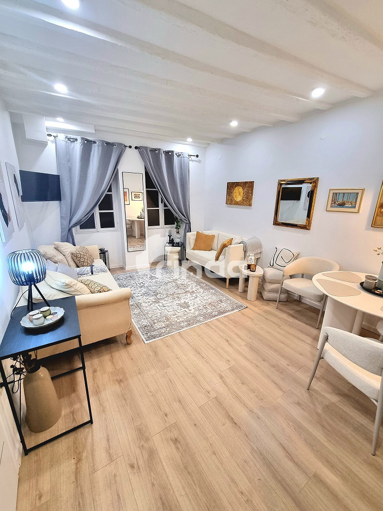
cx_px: 192
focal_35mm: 13
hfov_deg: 89.9
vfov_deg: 106.2
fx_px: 192
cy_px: 256
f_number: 2.2
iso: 250
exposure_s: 1/50
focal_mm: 2.2
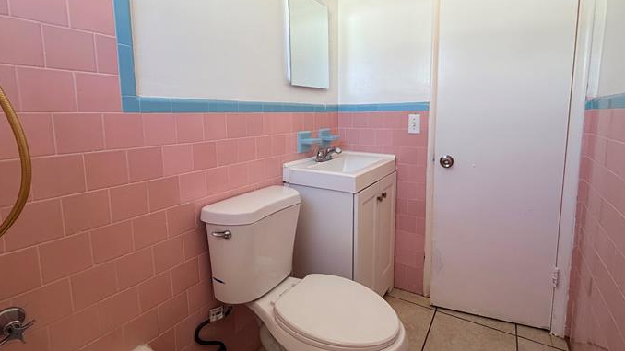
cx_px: 327
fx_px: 298
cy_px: 149
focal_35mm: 18
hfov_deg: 92.6
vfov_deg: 60.7
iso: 200
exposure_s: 1/121
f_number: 2.2
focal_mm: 2.22
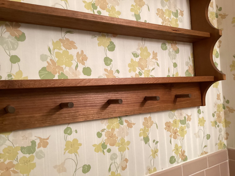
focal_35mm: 31
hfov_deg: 58.3
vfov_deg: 45.4
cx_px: 118
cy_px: 88
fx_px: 210
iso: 200
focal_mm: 3.3
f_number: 2.4
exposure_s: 1/50
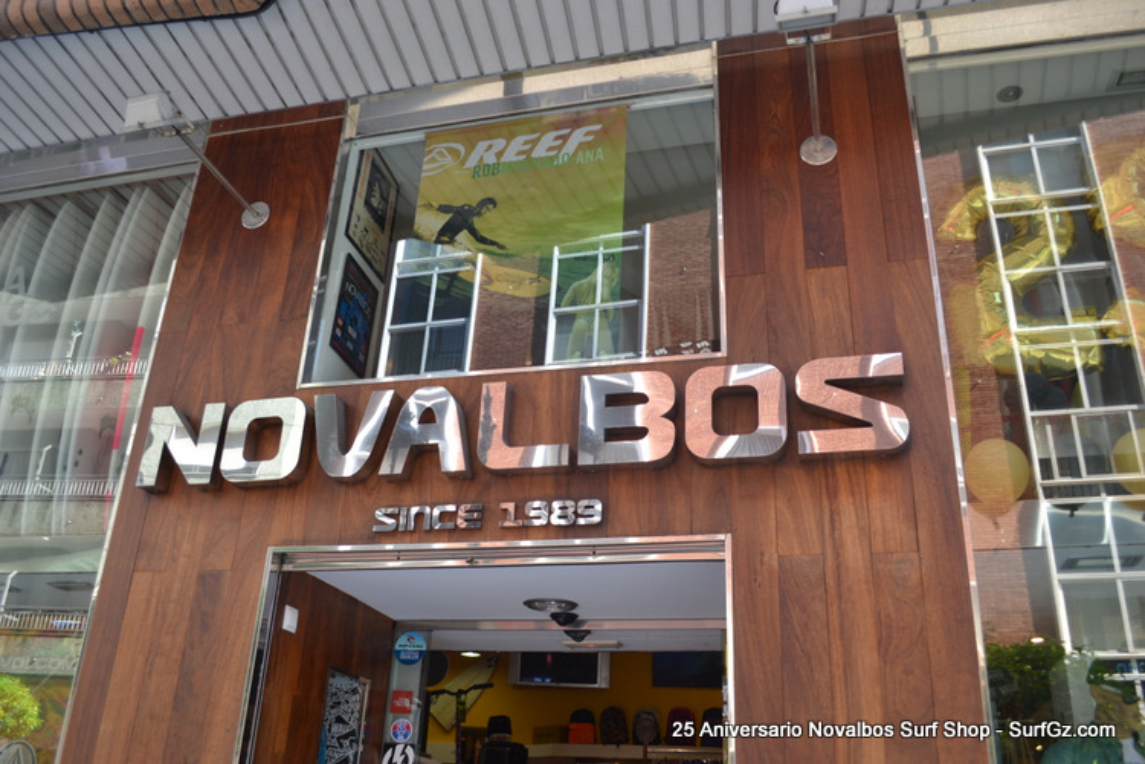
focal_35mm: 30
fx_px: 954
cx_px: 572
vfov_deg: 43.6
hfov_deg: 61.9
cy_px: 382
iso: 320
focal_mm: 20
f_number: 5.6
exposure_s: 1/125
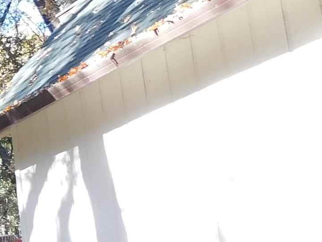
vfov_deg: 14.8
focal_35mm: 99
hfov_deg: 15.8
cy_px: 207
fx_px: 921
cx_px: -312
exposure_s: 1/60
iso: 125
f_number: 3
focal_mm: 4
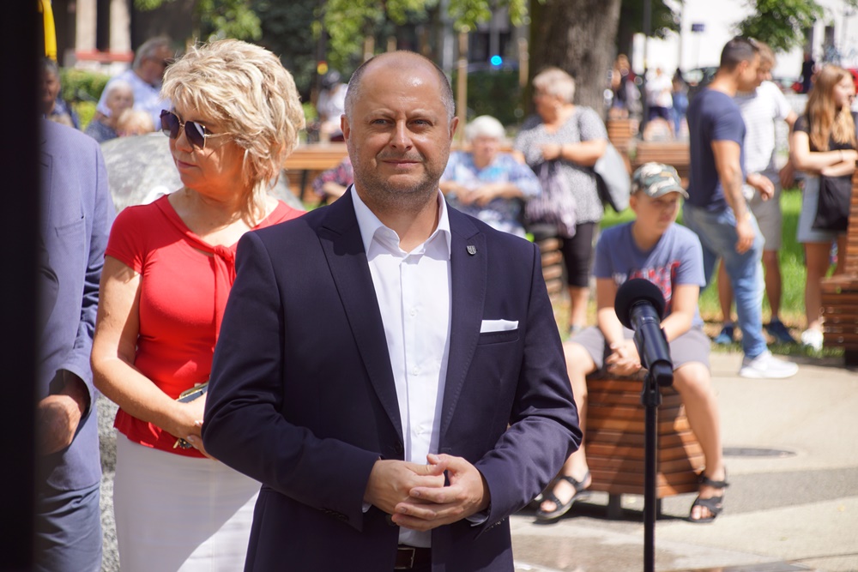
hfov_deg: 13.0
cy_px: 286
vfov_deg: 8.7
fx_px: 3754
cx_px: 429
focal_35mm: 158
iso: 125
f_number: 5.6
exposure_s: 1/200
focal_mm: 105
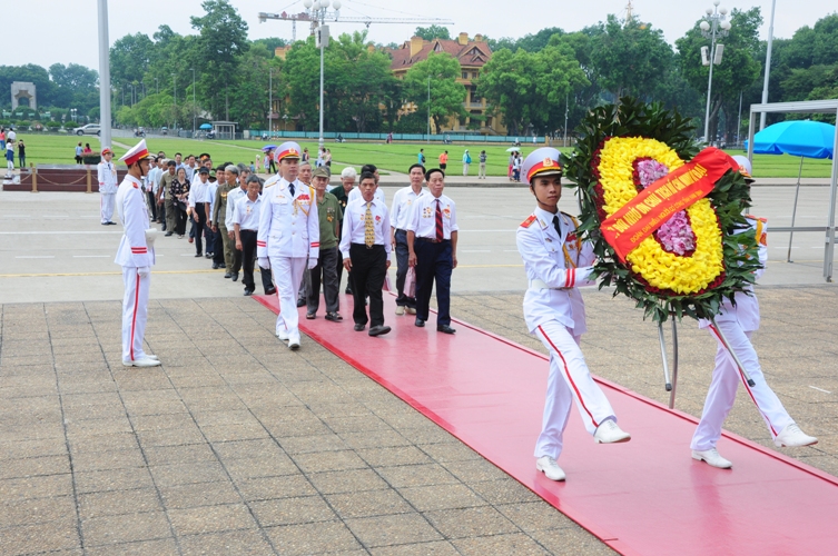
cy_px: 278
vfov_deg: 28.0
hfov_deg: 41.2
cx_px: 419
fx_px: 1116
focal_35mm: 48
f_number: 10
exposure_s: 1/125
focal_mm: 32
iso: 200
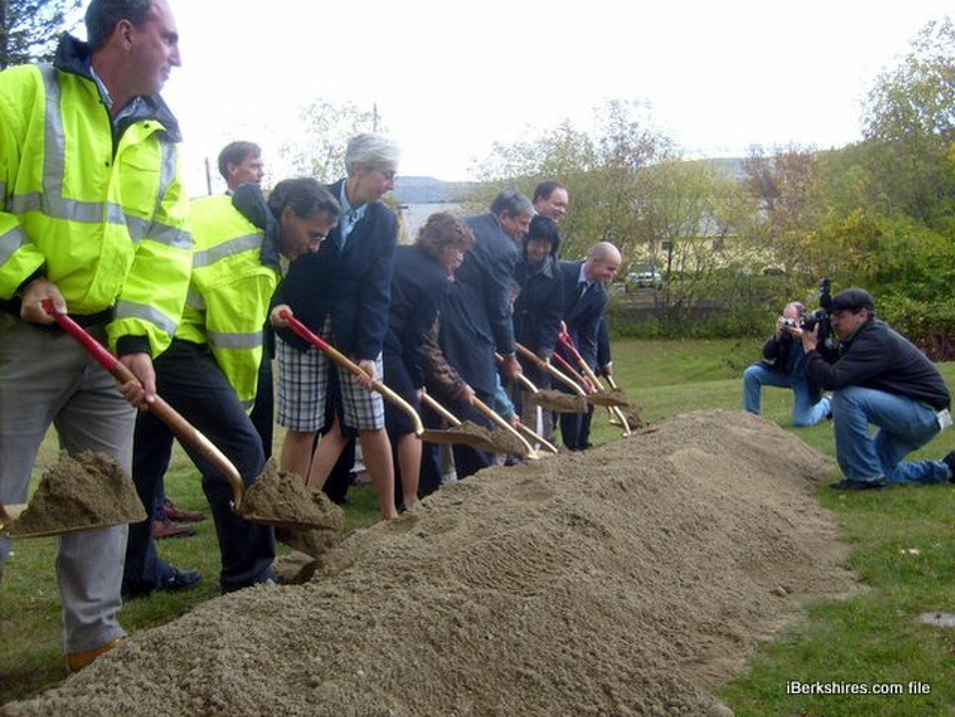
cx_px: 478
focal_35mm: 35
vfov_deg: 40.7
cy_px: 358
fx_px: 966
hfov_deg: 52.6
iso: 80
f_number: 2.8
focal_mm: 5.8
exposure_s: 1/180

◇ ◇ ◇

▸ About this exercise: In the listing above, find the line containing "f_number: 10" and restate it and every later line verbatim, with the pictures left out.

▸ Written solution:
f_number: 10
exposure_s: 1/125
focal_mm: 32
iso: 200
cx_px: 478
focal_35mm: 35
vfov_deg: 40.7
cy_px: 358
fx_px: 966
hfov_deg: 52.6
iso: 80
f_number: 2.8
focal_mm: 5.8
exposure_s: 1/180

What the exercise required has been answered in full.